The problem: Through to the final line, write out the records below exactly, omitting any images they contain.

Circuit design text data
↓↓↓
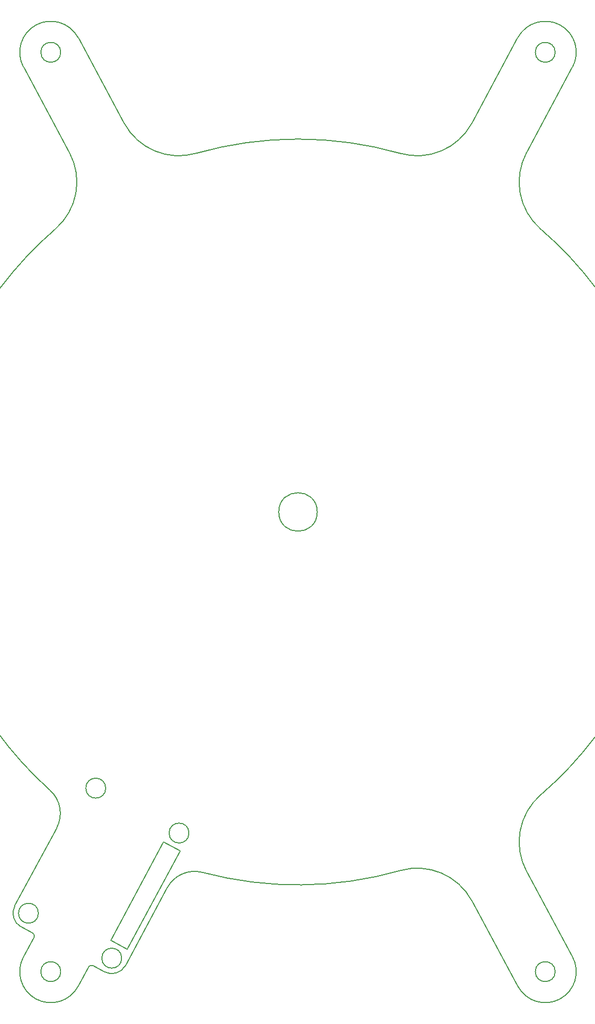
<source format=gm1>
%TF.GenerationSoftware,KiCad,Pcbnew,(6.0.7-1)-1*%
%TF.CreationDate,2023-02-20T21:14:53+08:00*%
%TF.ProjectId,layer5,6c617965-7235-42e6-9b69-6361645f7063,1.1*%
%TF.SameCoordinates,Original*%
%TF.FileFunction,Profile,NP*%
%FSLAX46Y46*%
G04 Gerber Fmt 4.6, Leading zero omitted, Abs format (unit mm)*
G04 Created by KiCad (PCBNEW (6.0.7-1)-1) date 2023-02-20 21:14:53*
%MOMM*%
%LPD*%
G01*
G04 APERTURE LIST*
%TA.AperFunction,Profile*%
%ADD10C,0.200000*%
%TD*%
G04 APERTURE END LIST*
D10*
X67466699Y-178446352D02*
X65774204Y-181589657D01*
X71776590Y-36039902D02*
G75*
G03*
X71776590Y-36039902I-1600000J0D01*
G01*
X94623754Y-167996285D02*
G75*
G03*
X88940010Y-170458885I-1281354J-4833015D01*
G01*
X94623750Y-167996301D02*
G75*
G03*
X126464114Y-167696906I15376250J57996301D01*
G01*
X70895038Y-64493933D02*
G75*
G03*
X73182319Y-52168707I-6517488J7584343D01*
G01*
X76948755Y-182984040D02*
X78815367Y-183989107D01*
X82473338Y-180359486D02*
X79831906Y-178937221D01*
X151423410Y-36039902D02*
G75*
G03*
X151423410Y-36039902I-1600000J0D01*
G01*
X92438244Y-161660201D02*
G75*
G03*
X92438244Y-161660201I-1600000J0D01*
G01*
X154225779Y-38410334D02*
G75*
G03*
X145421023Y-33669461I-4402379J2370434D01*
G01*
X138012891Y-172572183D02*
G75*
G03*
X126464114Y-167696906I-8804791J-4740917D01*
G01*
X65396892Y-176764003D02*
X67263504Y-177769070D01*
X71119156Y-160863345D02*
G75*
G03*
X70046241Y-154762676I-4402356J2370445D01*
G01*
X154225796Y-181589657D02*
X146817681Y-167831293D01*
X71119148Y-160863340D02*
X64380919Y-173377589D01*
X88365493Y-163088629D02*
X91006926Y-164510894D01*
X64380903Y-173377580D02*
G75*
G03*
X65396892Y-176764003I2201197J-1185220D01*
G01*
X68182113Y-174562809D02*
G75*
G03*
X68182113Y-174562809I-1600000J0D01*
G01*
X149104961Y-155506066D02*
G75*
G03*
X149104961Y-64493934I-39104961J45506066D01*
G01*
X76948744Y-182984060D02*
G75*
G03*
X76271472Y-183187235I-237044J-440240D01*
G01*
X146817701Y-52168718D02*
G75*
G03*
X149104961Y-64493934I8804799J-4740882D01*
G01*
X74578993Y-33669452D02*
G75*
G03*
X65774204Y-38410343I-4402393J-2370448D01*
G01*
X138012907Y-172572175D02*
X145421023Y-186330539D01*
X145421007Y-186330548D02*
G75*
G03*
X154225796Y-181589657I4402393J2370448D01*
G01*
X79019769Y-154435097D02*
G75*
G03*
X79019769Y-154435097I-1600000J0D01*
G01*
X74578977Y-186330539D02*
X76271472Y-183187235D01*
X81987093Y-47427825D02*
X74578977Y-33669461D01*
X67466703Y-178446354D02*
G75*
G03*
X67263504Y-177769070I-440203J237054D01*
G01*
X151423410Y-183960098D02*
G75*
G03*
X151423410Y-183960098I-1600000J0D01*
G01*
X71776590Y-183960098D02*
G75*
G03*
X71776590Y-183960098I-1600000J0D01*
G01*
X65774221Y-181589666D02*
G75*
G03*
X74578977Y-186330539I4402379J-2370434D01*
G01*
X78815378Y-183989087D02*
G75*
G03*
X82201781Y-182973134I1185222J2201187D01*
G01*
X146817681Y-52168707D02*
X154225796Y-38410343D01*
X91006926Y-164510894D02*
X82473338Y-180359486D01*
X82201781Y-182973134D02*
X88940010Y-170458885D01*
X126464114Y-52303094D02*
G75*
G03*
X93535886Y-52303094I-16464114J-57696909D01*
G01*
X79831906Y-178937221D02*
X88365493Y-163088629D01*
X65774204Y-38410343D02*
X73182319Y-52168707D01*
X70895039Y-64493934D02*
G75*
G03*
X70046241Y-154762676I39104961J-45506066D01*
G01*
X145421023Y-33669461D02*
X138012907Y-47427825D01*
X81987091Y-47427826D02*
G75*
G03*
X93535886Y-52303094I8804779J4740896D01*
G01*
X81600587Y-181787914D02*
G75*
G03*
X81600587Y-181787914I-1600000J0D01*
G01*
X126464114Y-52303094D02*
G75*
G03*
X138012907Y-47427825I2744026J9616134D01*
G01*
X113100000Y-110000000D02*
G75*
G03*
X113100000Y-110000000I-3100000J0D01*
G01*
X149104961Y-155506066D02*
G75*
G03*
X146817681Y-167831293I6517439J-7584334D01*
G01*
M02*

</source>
↑↑↑
Answer section:
<source format=gm1>
%TF.GenerationSoftware,KiCad,Pcbnew,(6.0.7-1)-1*%
%TF.CreationDate,2023-02-20T21:14:53+08:00*%
%TF.ProjectId,layer5,6c617965-7235-42e6-9b69-6361645f7063,1.1*%
%TF.SameCoordinates,Original*%
%TF.FileFunction,Profile,NP*%
%FSLAX46Y46*%
G04 Gerber Fmt 4.6, Leading zero omitted, Abs format (unit mm)*
G04 Created by KiCad (PCBNEW (6.0.7-1)-1) date 2023-02-20 21:14:53*
%MOMM*%
%LPD*%
G01*
G04 APERTURE LIST*
%TA.AperFunction,Profile*%
%ADD10C,0.200000*%
%TD*%
G04 APERTURE END LIST*
D10*
X67466699Y-178446352D02*
X65774204Y-181589657D01*
X71776590Y-36039902D02*
G75*
G03*
X71776590Y-36039902I-1600000J0D01*
G01*
X94623754Y-167996285D02*
G75*
G03*
X88940010Y-170458885I-1281354J-4833015D01*
G01*
X94623750Y-167996301D02*
G75*
G03*
X126464114Y-167696906I15376250J57996301D01*
G01*
X70895038Y-64493933D02*
G75*
G03*
X73182319Y-52168707I-6517488J7584343D01*
G01*
X76948755Y-182984040D02*
X78815367Y-183989107D01*
X82473338Y-180359486D02*
X79831906Y-178937221D01*
X151423410Y-36039902D02*
G75*
G03*
X151423410Y-36039902I-1600000J0D01*
G01*
X92438244Y-161660201D02*
G75*
G03*
X92438244Y-161660201I-1600000J0D01*
G01*
X154225779Y-38410334D02*
G75*
G03*
X145421023Y-33669461I-4402379J2370434D01*
G01*
X138012891Y-172572183D02*
G75*
G03*
X126464114Y-167696906I-8804791J-4740917D01*
G01*
X65396892Y-176764003D02*
X67263504Y-177769070D01*
X71119156Y-160863345D02*
G75*
G03*
X70046241Y-154762676I-4402356J2370445D01*
G01*
X154225796Y-181589657D02*
X146817681Y-167831293D01*
X71119148Y-160863340D02*
X64380919Y-173377589D01*
X88365493Y-163088629D02*
X91006926Y-164510894D01*
X64380903Y-173377580D02*
G75*
G03*
X65396892Y-176764003I2201197J-1185220D01*
G01*
X68182113Y-174562809D02*
G75*
G03*
X68182113Y-174562809I-1600000J0D01*
G01*
X149104961Y-155506066D02*
G75*
G03*
X149104961Y-64493934I-39104961J45506066D01*
G01*
X76948744Y-182984060D02*
G75*
G03*
X76271472Y-183187235I-237044J-440240D01*
G01*
X146817701Y-52168718D02*
G75*
G03*
X149104961Y-64493934I8804799J-4740882D01*
G01*
X74578993Y-33669452D02*
G75*
G03*
X65774204Y-38410343I-4402393J-2370448D01*
G01*
X138012907Y-172572175D02*
X145421023Y-186330539D01*
X145421007Y-186330548D02*
G75*
G03*
X154225796Y-181589657I4402393J2370448D01*
G01*
X79019769Y-154435097D02*
G75*
G03*
X79019769Y-154435097I-1600000J0D01*
G01*
X74578977Y-186330539D02*
X76271472Y-183187235D01*
X81987093Y-47427825D02*
X74578977Y-33669461D01*
X67466703Y-178446354D02*
G75*
G03*
X67263504Y-177769070I-440203J237054D01*
G01*
X151423410Y-183960098D02*
G75*
G03*
X151423410Y-183960098I-1600000J0D01*
G01*
X71776590Y-183960098D02*
G75*
G03*
X71776590Y-183960098I-1600000J0D01*
G01*
X65774221Y-181589666D02*
G75*
G03*
X74578977Y-186330539I4402379J-2370434D01*
G01*
X78815378Y-183989087D02*
G75*
G03*
X82201781Y-182973134I1185222J2201187D01*
G01*
X146817681Y-52168707D02*
X154225796Y-38410343D01*
X91006926Y-164510894D02*
X82473338Y-180359486D01*
X82201781Y-182973134D02*
X88940010Y-170458885D01*
X126464114Y-52303094D02*
G75*
G03*
X93535886Y-52303094I-16464114J-57696909D01*
G01*
X79831906Y-178937221D02*
X88365493Y-163088629D01*
X65774204Y-38410343D02*
X73182319Y-52168707D01*
X70895039Y-64493934D02*
G75*
G03*
X70046241Y-154762676I39104961J-45506066D01*
G01*
X145421023Y-33669461D02*
X138012907Y-47427825D01*
X81987091Y-47427826D02*
G75*
G03*
X93535886Y-52303094I8804779J4740896D01*
G01*
X81600587Y-181787914D02*
G75*
G03*
X81600587Y-181787914I-1600000J0D01*
G01*
X126464114Y-52303094D02*
G75*
G03*
X138012907Y-47427825I2744026J9616134D01*
G01*
X113100000Y-110000000D02*
G75*
G03*
X113100000Y-110000000I-3100000J0D01*
G01*
X149104961Y-155506066D02*
G75*
G03*
X146817681Y-167831293I6517439J-7584334D01*
G01*
M02*

</source>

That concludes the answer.